Start of Data for review

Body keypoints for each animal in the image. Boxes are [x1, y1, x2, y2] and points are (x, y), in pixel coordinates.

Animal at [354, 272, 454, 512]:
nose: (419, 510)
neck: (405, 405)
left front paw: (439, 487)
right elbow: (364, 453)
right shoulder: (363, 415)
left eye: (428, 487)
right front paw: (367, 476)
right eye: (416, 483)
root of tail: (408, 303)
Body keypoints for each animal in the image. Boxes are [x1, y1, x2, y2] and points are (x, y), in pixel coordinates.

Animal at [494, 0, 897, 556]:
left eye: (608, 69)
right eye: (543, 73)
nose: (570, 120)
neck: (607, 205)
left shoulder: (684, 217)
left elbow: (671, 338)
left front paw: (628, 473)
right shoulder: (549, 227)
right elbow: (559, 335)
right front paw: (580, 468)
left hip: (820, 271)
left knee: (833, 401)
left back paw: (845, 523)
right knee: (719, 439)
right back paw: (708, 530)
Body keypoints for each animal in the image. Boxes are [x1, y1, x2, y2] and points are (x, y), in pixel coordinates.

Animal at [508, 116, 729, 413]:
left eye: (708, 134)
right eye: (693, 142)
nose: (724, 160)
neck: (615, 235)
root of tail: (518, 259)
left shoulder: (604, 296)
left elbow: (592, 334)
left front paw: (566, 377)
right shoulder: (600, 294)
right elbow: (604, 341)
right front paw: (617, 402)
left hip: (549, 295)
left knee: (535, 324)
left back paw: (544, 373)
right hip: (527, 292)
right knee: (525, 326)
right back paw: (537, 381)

End of Data for review
Start of Data for review

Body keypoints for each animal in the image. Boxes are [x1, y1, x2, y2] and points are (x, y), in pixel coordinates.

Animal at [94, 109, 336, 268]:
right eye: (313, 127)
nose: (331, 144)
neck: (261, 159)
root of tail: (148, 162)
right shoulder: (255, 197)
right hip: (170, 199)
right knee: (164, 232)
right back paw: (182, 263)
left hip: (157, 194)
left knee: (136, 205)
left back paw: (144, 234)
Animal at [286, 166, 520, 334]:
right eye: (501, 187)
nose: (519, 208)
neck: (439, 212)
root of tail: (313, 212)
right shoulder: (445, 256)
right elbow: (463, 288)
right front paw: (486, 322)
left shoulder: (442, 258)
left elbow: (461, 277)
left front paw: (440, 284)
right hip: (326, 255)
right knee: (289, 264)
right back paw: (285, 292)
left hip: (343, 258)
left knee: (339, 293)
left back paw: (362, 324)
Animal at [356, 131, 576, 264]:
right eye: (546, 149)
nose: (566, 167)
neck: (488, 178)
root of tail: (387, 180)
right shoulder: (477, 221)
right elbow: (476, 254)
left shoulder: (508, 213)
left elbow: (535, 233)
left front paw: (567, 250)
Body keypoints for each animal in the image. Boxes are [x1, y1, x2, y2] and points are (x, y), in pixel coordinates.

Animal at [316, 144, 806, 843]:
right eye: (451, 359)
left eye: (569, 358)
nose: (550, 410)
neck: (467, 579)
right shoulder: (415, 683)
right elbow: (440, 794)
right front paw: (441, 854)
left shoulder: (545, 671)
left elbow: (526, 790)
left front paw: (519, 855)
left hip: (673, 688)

End of Data for review
Start of Data for review

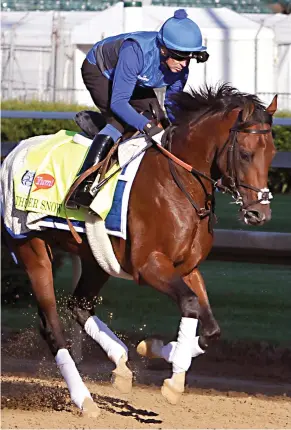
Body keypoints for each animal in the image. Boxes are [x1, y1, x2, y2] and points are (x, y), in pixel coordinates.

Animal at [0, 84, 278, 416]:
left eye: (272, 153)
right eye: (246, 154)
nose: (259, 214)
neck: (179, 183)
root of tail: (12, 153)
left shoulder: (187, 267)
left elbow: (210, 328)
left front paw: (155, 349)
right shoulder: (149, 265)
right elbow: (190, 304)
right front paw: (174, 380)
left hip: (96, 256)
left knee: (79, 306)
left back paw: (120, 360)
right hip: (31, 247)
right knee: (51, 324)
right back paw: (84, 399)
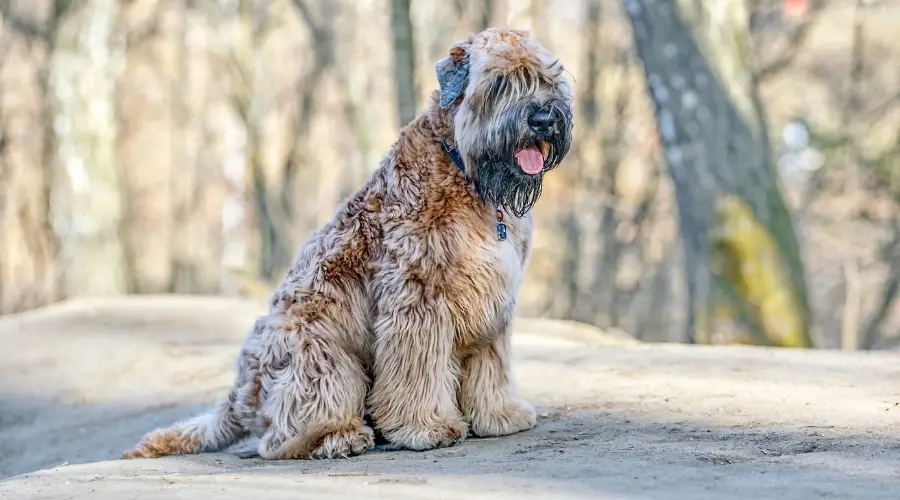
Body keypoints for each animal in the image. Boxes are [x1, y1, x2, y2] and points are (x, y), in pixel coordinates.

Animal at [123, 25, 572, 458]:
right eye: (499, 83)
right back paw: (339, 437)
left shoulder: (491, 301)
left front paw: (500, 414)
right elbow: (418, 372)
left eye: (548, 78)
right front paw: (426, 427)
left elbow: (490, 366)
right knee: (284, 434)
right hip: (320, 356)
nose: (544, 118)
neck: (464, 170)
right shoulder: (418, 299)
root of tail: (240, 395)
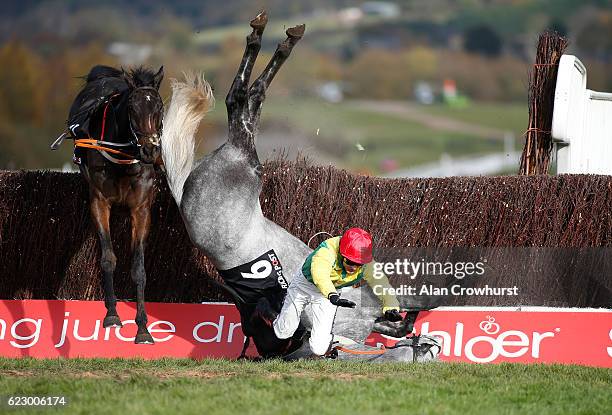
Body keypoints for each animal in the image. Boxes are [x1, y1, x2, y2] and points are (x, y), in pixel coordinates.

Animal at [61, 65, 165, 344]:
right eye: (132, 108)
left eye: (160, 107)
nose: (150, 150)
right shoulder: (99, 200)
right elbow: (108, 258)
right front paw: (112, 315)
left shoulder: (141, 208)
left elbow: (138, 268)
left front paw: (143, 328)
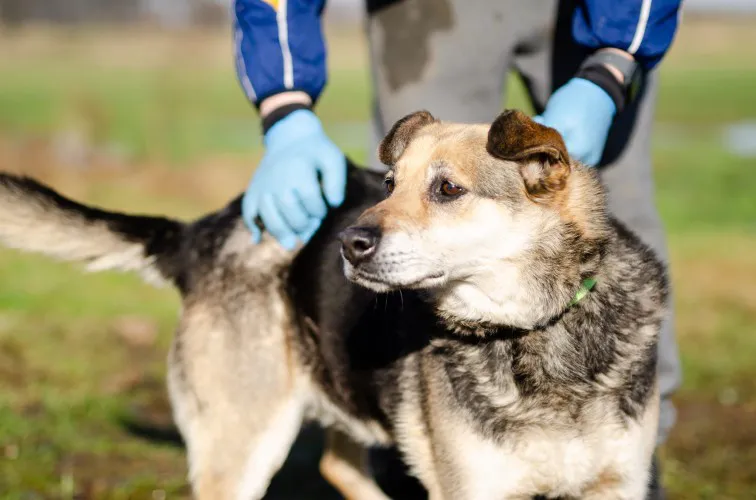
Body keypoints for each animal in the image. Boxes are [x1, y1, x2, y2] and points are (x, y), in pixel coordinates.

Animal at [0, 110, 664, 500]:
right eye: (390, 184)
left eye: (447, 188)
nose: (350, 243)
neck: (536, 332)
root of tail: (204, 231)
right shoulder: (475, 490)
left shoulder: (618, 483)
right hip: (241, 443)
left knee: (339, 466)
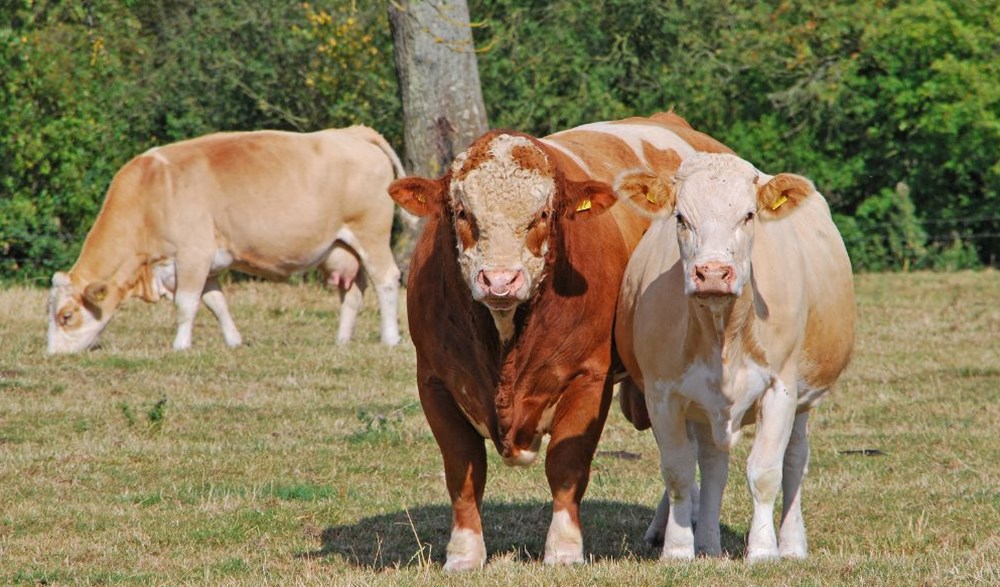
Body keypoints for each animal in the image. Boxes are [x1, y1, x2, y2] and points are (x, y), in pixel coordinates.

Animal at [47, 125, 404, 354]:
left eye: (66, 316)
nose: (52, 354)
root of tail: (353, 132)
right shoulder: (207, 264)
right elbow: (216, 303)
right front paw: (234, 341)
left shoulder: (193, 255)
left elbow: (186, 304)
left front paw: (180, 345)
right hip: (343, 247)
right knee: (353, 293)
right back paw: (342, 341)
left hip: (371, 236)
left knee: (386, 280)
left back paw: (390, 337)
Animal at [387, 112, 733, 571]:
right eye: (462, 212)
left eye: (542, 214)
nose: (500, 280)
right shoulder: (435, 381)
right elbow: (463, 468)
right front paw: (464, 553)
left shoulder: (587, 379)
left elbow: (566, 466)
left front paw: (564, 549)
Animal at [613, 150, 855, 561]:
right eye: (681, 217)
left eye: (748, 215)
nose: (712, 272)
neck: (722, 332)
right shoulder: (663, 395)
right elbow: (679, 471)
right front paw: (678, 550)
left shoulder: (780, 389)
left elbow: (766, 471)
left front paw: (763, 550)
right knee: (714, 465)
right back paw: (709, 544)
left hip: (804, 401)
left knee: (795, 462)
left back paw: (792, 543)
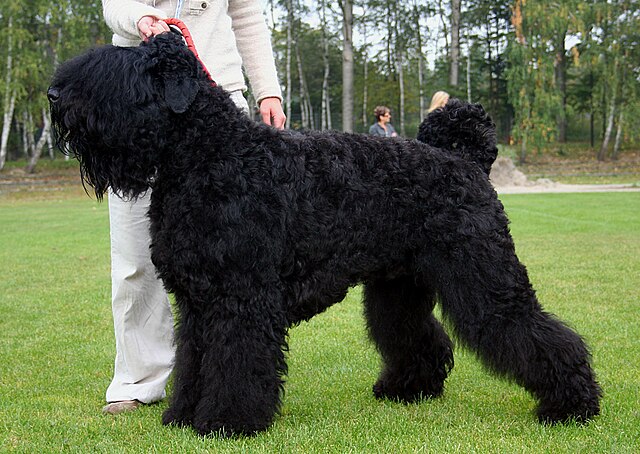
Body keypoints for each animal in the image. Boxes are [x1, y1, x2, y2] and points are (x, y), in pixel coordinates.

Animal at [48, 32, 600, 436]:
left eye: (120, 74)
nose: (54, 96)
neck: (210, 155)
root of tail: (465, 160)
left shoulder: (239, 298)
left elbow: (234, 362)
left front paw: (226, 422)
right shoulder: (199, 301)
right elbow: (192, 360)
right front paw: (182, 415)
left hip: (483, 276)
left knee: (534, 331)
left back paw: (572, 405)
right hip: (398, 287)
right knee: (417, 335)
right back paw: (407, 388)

End of Data for review

- Requirement:
Look through the material above and print exactly the lines from the one containing "left back paw: (144, 234)" to the one containing "left hip: (673, 688)", both included, and nothing more.

- Answer below:
left back paw: (144, 234)
Animal at [286, 166, 520, 334]:
right eye: (501, 187)
nose: (519, 208)
neck: (439, 212)
root of tail: (313, 212)
right shoulder: (445, 256)
right elbow: (463, 288)
right front paw: (486, 322)
left shoulder: (442, 258)
left elbow: (461, 277)
left front paw: (440, 284)
right hip: (326, 255)
right knee: (289, 264)
right back paw: (285, 292)
left hip: (343, 258)
left knee: (339, 293)
left back paw: (362, 324)
Animal at [356, 131, 576, 264]:
right eye: (546, 149)
nose: (566, 167)
neck: (488, 178)
root of tail: (387, 180)
right shoulder: (477, 221)
right elbow: (476, 254)
left shoulder: (508, 213)
left elbow: (535, 233)
left front paw: (567, 250)
Body keypoints for each animal in the image. Boxes are [x1, y1, x2, y2] and points are (x, y), in pixel coordinates.

Animal at [316, 144, 806, 843]:
right eye: (451, 359)
left eye: (569, 358)
nose: (550, 410)
neck: (467, 579)
right shoulder: (415, 683)
right elbow: (440, 794)
right front paw: (441, 854)
left shoulder: (545, 671)
left elbow: (526, 790)
left front paw: (519, 855)
left hip: (673, 688)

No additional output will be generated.